High level of political trust
According to Baldakova, Kazakhstan occupies a vital role in China’s regional strategy.
“Since 2013, Xi Jinping has visited Kazakhstan six times, second only to Russia, underscoring Astana’s importance for Beijing. Furthermore, in 2019, the bilateral relationship was formally upgraded to a ‘permanent comprehensive strategic partnership,’ signalling the highest level of political trust,” Baldakova said.
Baldakova, who is also a lead researcher at the European Research Council-funded DIGISILK project for Kazakhstan, views the nation’s long-standing multi-vector foreign policy as giving it the “tools to balance.”
“By cultivating ties not only with China but also with Russia, the EU, the US, and regional powers like Turkey, Astana seeks to avoid excessive dependence on any single actor.

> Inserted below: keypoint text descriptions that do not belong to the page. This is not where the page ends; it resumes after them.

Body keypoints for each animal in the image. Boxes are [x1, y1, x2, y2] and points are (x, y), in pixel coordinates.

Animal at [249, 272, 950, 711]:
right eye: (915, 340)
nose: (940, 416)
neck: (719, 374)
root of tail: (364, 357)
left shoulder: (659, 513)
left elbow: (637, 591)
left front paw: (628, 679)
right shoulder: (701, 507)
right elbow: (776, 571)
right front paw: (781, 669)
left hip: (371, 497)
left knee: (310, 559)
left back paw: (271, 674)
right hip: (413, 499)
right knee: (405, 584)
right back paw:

This approach allows Kazakhstan to welcome various Chinese initiatives while still preserving manoeuvring space,” she said.
“That said, China’s growing role in the region, especially as Russia’s influence has contracted since the start of its war in Ukraine, narrows Kazakhstan’s room for alternative choices. The nuclear power plant projects are a telling example: two of the three planned plants will be built by Chinese firms, underscoring both the scale of Chinese involvement and Kazakhstan’s potential future dependence on Chinese technology and capital in critical infrastructure,” Baldakova explains.
“The challenge for Kazakhstan is therefore less about resisting China outright and more about embedding its own priorities into Chinese-led initiatives. Astana’s success will depend on how effectively it leverages alternative partnerships and regional institutions to maintain agency,” she added.